START Data for review
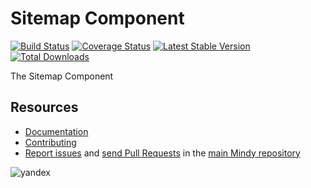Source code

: # Sitemap Component

[![Build Status](https://travis-ci.org/MindyPHP/Sitemap.svg?branch=master)](https://travis-ci.org/MindyPHP/Sitemap)
[![Coverage Status](https://img.shields.io/coveralls/MindyPHP/Sitemap.svg)](https://coveralls.io/r/MindyPHP/Sitemap)
[![Latest Stable Version](https://poser.pugx.org/mindy/sitemap/v/stable.svg)](https://packagist.org/packages/mindy/sitemap)
[![Total Downloads](https://poser.pugx.org/mindy/sitemap/downloads.svg)](https://packagist.org/packages/mindy/sitemap)

The Sitemap Component

Resources
---------

  * [Documentation](https://mindy-cms.com/doc/current/components/sitemap/index.html)
  * [Contributing](https://mindy-cms.com/doc/current/contributing/index.html)
  * [Report issues](https://github.com/MindyPHP/mindy/issues) and
    [send Pull Requests](https://github.com/MindyPHP/mindy/pulls)
    in the [main Mindy repository](https://github.com/MindyPHP/mindy)

![yandex](https://mc.yandex.ru/watch/43423684 "yandex")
END Data for review
◆ **Work instructions**
Could you set down the records above exactly, skipping any picture?

◆ **Task output**
Source code

: # Sitemap Component

[![Build Status](https://travis-ci.org/MindyPHP/Sitemap.svg?branch=master)](https://travis-ci.org/MindyPHP/Sitemap)
[![Coverage Status](https://img.shields.io/coveralls/MindyPHP/Sitemap.svg)](https://coveralls.io/r/MindyPHP/Sitemap)
[![Latest Stable Version](https://poser.pugx.org/mindy/sitemap/v/stable.svg)](https://packagist.org/packages/mindy/sitemap)
[![Total Downloads](https://poser.pugx.org/mindy/sitemap/downloads.svg)](https://packagist.org/packages/mindy/sitemap)

The Sitemap Component

Resources
---------

  * [Documentation](https://mindy-cms.com/doc/current/components/sitemap/index.html)
  * [Contributing](https://mindy-cms.com/doc/current/contributing/index.html)
  * [Report issues](https://github.com/MindyPHP/mindy/issues) and
    [send Pull Requests](https://github.com/MindyPHP/mindy/pulls)
    in the [main Mindy repository](https://github.com/MindyPHP/mindy)

![yandex](https://mc.yandex.ru/watch/43423684 "yandex")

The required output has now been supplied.